Zwei sechste Sinfonien mit einem programmatischen Gehalt von Joseph Haydn und Ludwig van Beethoven folgten auf die Air aus der Orchestersuite Nr. 3 in D-Dur von Johann Sebastian Bach – ein Programm, das die Besucher in der vollbesetzten Pfarrkirche St. Georg in Ruhpolding berührte und ihnen zu Herzen ging, nicht nur wegen der wunderschönen Kompositionen und ihrer brillanten Interpretation durch das Orchester »Pro Musica Salzburg«, sondern auch und vor allem weil der Klangkörper von Maestro Wilfried Tachezi, der bald 87 Jahre alt wird, geleitet wurde.
Wer in solch einem hohen Alter noch diese Leistung vollbringen kann, darf sich getrost von Gott gesegnet nennen. Dass die Leitung eines Orchesters nicht nur eine mentale, sondern selbstverständlich auch eine physische Leistung erfordert, braucht eigentlich nicht erwähnt zu werden. Auch diese vollbrachte der beliebte Dirigent, der im Sitzen dirigierte und – wenn auch nur mit den nötigsten Gesten – jede kleinste Nuance aus dem Orchester hervorholte.
Wer das Glück hatte, ein Lächeln auf seinen Lippen wahrnehmen zu können, freute sich um so mehr an der Musik. Cellist Simon Nagl von der Kulturinitiative Ruhpolding e. V., unter deren Federführung der Konzertabend im Rahmen des »Musiksommers zwischen Inn und Salzach« organisiert worden war, verlieh in seiner Begrüßung seiner Freude über den zahlreichen Besuch Ausdruck.
Mit subtiler Präzision, musikalischem Feinsinn und Empathie für das große Ganze erklangen die Werke: In »Le Matin« aus dem Zyklus »Die Tageszeiten« ließ Haydn im Adagio kompositorisch die Sonne aufgehen. Das folgende Allegro wurde virtuos von der Flöte eingeleitet und das Waldhorn bestätigte mit einer Fanfare.
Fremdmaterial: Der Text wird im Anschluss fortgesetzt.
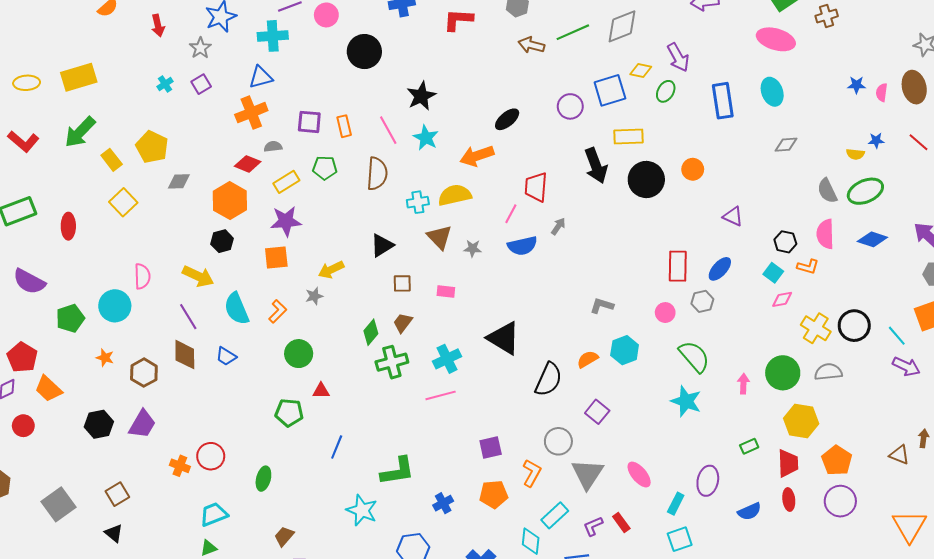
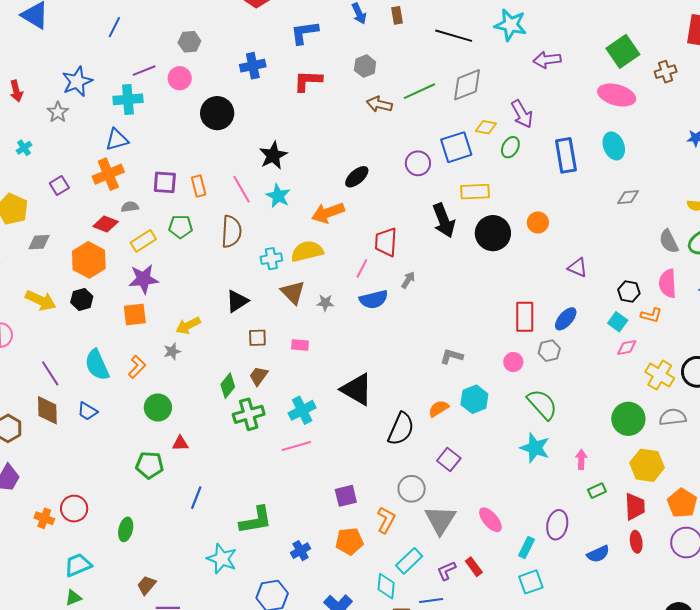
purple square: (201, 84) -> (59, 185), moved
yellow arrow: (198, 276) -> (41, 300), moved
pink arrow: (743, 384) -> (581, 459), moved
In den folgenden Sätzen – Adagio-Andante, Menuetto und Trio, Finale.Allegro – glänzten ebenfalls die Stimmführer der jeweiligen Instrumentengruppen – allen voran die Konzertmeisterin, die Flötistin und die Oboistin, aber auch das Violoncello und der Kontrabass – die zum Erfolg des Konzertabends das Ihrige beitrugen.
Viele der Musiker im Orchester »Pro Musica Salzburg« sind auch in anderen Musik-Sparten Koryphäen – so leitet Simon Nagl zum Beispiel die Musikschule Freilassing, und sein Kollege am Violoncello-Pult, Matthias Michael Beckmann, ist der erste Cellist, der die gesamte Cello-Literatur auf einem fünfsaitigen Cello musiziert, das er von einem Instrumentenbauer 2005 eigens für sich anfertigen ließ.
Ein ganz besonders intensives musikalisches Erlebnis war auch die Pastorale, deren fünf Sätze nicht nur mit italienischen Tempobezeichnungen überschrieben sind, sondern auch mit inhaltlichen Vorgaben auf Deutsch. Aber auch ohne diese programmatischen Spielanweisungen ist die Botschaft Beethovens erschließbar, denn die Assoziationen stellen sich bei den Zuhörern wie von selbst ein – genau so, wie bei absoluter Musik ohne programmatische Hinweise.
Wer die Überschriften las – »Erwachen heiterer Empfindungen«, »Szene am Bach, »Lustiges Zusammensein der Landleute«, »Gewitter, Sturm« und »Hirtengesang. Frohe und dankbare Gefühle nach dem Sturm« – fühlte sich in seinen eigenen Empfindungen bestätigt.
Auch hier erfreuten und überzeugten die Solisten im Orchester mit ihren musikalisch-tiefsinnigen Darbietungen. Voller Energie entlud sich im vierten Satz, der ohne Pause an das Allegro des dritten Satzes anschloss, das Gewitter mit einer Dame an der Pauke. Der Sturm heulte chromatisch auf- und abwärts, bevor – ebenfalls »attacca« – der friedliche Hirtengesang die Sinfonie zum Abschluss brachte. Ein außergewöhnlicher Konzertabend, der den Besuchern die in der heutigen Zeit so wichtigen musikalischen Schwingungen des Friedens mit auf den Heimweg gab.